Sin embargo, el perfeccionismo no es exclusivo de estos grupos de personas o de esas actividades. Te puede atacar a vos, a mí y a cualquiera de nosotros.
Desde la neurociencia, se ha demostrado que la hiperactividad en la corteza prefrontal medial, asociada a la autoconciencia y la evaluación del desempeño, está fuertemente implicada en la tendencia al perfeccionismo y al síndrome del impostor (Kumar & Zeleznikow, 2022). Esto sugiere que, más allá de un problema de actitud, estas dinámicas tienen bases neurobiológicas que refuerzan los circuitos de estrés y ansiedad.

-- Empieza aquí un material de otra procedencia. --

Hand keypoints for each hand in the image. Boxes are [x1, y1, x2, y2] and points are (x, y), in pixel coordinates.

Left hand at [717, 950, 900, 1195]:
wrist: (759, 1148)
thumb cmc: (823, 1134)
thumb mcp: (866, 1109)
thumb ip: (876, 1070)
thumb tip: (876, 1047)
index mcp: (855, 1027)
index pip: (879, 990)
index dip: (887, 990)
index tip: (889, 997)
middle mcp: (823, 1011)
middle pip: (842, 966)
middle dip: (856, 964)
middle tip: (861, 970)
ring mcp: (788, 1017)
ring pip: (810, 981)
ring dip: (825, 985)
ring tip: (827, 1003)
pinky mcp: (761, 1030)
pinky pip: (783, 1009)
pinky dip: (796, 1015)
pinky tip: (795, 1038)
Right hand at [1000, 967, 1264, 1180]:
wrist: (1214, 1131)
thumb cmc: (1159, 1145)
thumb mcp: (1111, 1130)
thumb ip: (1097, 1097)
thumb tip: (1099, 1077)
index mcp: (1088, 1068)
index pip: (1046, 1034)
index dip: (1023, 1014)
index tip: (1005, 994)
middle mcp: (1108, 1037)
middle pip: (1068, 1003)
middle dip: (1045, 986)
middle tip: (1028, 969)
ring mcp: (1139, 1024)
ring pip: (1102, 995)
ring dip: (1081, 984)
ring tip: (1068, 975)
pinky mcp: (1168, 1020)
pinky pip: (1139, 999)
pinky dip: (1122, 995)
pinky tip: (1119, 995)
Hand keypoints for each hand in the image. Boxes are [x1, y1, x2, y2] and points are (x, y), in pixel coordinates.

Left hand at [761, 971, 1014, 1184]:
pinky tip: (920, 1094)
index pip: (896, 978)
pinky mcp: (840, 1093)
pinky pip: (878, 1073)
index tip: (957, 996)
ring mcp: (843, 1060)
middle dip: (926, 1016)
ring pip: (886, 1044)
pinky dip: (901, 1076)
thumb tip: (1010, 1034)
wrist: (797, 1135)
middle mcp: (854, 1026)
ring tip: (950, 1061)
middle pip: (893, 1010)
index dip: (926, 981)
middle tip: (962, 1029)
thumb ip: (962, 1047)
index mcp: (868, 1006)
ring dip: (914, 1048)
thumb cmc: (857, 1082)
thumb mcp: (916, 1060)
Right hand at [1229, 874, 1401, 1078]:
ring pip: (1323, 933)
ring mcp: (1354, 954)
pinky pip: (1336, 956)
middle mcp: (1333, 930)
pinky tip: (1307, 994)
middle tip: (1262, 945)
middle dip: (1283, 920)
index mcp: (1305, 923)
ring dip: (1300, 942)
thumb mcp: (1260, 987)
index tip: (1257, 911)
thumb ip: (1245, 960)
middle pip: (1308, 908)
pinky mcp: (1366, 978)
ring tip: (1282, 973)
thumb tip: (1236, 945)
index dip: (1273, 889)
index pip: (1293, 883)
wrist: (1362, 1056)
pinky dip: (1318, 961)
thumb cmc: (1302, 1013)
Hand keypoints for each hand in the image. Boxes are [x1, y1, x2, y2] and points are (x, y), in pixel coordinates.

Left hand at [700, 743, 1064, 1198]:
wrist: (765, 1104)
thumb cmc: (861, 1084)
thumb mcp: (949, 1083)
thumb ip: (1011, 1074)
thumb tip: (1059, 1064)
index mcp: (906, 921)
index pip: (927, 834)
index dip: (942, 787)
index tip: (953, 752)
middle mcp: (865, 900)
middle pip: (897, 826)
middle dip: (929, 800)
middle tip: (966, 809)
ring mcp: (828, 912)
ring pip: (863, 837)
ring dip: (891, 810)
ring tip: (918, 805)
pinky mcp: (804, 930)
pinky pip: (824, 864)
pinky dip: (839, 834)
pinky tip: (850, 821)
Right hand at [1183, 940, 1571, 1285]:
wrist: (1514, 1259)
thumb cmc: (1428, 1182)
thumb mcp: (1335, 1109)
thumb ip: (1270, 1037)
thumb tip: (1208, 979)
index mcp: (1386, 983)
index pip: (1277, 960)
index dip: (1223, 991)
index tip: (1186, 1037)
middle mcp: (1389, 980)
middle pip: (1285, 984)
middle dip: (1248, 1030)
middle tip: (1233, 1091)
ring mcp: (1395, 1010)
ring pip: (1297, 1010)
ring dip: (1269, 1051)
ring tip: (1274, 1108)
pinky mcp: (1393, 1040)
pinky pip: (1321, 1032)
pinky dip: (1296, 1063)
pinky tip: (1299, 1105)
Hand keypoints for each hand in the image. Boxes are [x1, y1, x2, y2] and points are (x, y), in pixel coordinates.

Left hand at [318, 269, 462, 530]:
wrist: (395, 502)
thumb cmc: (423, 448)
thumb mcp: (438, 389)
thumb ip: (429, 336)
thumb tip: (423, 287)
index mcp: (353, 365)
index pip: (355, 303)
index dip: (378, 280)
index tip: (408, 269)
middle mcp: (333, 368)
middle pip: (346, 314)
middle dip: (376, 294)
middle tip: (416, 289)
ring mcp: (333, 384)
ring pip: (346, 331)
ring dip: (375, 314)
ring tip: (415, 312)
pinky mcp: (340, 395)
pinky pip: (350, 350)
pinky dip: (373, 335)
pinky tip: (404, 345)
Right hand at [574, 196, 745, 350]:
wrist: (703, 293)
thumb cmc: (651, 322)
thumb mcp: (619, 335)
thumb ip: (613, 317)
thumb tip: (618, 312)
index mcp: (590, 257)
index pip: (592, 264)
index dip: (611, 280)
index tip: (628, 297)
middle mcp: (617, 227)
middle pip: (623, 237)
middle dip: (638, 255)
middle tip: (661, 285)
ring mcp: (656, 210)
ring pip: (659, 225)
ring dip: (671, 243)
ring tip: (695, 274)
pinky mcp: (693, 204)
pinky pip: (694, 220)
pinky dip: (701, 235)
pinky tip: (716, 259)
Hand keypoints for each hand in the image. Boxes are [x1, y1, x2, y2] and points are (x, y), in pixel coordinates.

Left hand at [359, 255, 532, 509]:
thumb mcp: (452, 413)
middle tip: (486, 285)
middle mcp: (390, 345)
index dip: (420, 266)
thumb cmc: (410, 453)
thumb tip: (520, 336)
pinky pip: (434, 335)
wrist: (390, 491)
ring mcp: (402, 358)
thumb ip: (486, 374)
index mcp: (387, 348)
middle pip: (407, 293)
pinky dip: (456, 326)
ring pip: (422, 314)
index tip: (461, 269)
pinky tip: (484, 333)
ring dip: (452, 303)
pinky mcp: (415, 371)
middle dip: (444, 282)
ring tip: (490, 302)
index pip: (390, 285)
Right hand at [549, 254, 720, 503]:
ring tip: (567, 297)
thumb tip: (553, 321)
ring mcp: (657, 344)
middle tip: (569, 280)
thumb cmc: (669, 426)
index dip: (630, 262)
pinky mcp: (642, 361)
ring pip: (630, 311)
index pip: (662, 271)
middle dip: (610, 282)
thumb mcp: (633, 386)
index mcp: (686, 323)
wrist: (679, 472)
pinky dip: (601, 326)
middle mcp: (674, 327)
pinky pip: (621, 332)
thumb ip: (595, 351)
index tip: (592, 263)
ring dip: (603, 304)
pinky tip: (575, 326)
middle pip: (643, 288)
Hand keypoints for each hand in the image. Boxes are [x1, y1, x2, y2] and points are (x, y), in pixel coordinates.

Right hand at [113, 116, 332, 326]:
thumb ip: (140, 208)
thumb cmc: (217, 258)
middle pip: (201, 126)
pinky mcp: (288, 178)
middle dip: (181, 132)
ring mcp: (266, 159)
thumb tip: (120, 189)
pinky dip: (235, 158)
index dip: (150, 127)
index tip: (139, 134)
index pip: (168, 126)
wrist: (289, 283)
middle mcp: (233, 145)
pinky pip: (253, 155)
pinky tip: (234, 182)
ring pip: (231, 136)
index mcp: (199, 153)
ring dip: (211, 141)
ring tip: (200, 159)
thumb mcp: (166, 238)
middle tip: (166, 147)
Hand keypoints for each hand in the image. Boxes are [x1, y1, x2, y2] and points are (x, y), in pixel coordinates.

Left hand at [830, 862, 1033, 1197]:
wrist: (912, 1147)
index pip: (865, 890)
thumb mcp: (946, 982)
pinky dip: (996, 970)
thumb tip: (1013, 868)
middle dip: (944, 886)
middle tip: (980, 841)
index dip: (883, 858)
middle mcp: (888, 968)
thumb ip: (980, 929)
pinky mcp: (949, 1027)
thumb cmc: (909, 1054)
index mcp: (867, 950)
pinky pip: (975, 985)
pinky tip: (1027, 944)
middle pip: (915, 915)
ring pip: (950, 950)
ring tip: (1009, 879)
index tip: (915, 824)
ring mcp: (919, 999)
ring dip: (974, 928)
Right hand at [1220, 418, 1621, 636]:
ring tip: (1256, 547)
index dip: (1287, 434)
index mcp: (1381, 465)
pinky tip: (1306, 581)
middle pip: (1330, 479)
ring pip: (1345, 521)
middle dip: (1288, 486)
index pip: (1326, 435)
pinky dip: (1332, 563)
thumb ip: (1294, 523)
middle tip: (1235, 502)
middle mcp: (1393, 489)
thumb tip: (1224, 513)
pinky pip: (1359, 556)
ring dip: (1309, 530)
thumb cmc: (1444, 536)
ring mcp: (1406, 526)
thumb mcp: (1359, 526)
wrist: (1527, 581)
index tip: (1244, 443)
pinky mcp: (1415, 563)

Cómo salir de la trampa del perfeccionismo
La buena noticia es que el perfeccionismo no es una condena. Se puede aprender a vivir con estándares altos sin caer en la autodestrucción. Aquí te comparto algunas estrategias que pueden ayudarte a enfrentar esta situación y salir adelante:
- Redefinir el éxito: En lugar de buscar siempre la perfección, apuntar a la mejora progresiva. No todo tiene que ser impecable para ser valioso.
- Cuestionar la voz crítica interna: Si un amigo dijera de sí mismo lo que nos decimos en momentos de autoexigencia, ¿lo consideraríamos justo? Responderse con compasión es clave.
- Aceptar el error como parte del proceso: Equivocarse no nos define ni nos invalida; es parte del aprendizaje.
- Darse permiso para descansar: El rendimiento sostenido requiere pausas. No somos máquinas, y la productividad no es estar todo el tiempo ocupado.
- Regular la necesidad de aprobación: Practicar la validación interna, reconociendo los propios logros sin depender exclusivamente de la aprobación ajena.
- Cuestionar el miedo a ser “descubierto”: Registrar logros y evidencias de éxito puede ayudar a contrarrestar la sensación de fraude.
- Practicar la flexibilidad cognitiva: Cuestionar pensamientos rígidos del tipo: “si no es perfecto, no sirve” y ampliar la perspectiva para disminuir la presión.
- Buscar ayuda: La terapia, especialmente la Terapia Cognitivo Conductual (TCC) y técnicas como la reestructuración cognitiva, son útiles para cambiar pensamientos disfuncionales.
A ellas se pueden sumar prácticas como el mindfulness, que ayudan a observar y aceptar pensamientos y emociones sin juzgarse, reduciendo la presión interna y favoreciendo la autocompasión.

En mi experiencia clínica, pacientes como la que dio origen a esta columna han logrado mejoras notables al ser más flexibles con sus expectativas y disfrutar del proceso, sin enfocarse exclusivamente en el resultado final.
Celeste, después de varias sesiones, comenzó a notar cómo su autoexigencia la llevaba al límite. Aprendió a celebrar sus avances sin desmerecerlos y a confiar en sus capacidades sin la necesidad de probarlo todo. Dejó de correr detrás de una vara que siempre se movía un poco más lejos. Porque la verdadera perfección está en abrazar lo imperfecto.